A preparação da amostra é um gargalo na maioria dos métodos. amostras específicos do método pode adicionar informações particular, mas também fazer comparações de resultados difícil. Portanto, é mais simples quando as amostras são multimodais e pode ser utilizado directamente em vários métodos diferentes. Uma vantagem com a utilização de nanodiscs é o tamanho pequeno do nanodisc em comparação com lipossomas (por exemplo, as amostras podem ser utilizados directamente para ambos TEM e electroforese em gel não desnaturante, tal como no presente protocolo).

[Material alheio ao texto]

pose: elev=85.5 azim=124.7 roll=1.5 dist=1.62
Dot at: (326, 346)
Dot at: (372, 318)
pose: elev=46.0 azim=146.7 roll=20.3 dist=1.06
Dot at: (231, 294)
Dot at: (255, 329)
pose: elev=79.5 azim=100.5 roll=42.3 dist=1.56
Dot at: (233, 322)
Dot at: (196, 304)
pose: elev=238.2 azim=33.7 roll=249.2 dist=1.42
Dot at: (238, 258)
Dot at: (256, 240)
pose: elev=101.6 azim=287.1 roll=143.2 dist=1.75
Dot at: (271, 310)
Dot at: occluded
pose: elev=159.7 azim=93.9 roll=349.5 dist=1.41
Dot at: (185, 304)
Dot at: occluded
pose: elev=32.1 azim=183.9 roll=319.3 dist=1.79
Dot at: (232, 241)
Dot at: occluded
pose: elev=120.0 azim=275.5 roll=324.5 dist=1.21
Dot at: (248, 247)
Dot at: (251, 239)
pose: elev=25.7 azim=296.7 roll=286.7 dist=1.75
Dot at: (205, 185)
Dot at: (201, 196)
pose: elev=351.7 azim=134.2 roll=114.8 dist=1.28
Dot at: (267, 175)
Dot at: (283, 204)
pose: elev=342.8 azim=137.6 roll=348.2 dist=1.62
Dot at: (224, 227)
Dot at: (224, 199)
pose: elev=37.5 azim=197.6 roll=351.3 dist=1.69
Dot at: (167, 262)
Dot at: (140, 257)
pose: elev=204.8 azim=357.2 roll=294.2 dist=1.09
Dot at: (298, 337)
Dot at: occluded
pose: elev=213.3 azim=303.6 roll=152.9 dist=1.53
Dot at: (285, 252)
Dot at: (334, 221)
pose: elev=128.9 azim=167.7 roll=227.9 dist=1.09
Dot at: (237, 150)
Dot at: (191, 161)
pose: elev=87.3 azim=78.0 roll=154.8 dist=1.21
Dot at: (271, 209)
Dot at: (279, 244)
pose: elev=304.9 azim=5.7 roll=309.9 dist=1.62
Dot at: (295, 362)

vesículas e lipossomas têm sido muito utilizados para compreender a função de proteínas que interagem com membrana. Para os estudos estruturais e de visualização, um exemplo da determinação estrutural de uma proteína transmembranar em lipossomas está disponível 18. No entanto, nenhuma estrutura 3D de alta resolução de uma proteína de membrana monotópico incorporado em uma membrana de lipossoma ainda não foi publicada, tanto quanto sabemos. As nanopartículas de ouro ou anticorpos pode ser utilizada para visualizar as proteínas de ligação a lipossomas ou vesículas usar o sistema 19. Mesmo que estas sondas são muito específicos, eles podem interferir com as proteínas de ligação membrana velando o local de ligação da membrana ou mascarando áreas de interesse com as partes flexíveis. Ouro-marcado ou proteínas complexado com anticorpo poderia provavelmente ser analisados ​​num gel, mas isto iria aumentar o custo do experimento.

Embora lipossomas são uma excelente plataforma, não se pode ter certeza de que o popmento tem uma razão particular de proteína por lipossoma, uma característica que pode ser explorado pela utilização de nanodiscs 20. Em um lipossoma, cofactores e substratos pode ser preso no interior solúvel. Substâncias que são membrana solúvel irá compartilhar o mesmo destino para os dois tipos de miméticos de membranas. No entanto, como a área de bicamada é menor em nanodiscs, uma quantidade menor de substância é necessária para saturar as membranas nanodisc.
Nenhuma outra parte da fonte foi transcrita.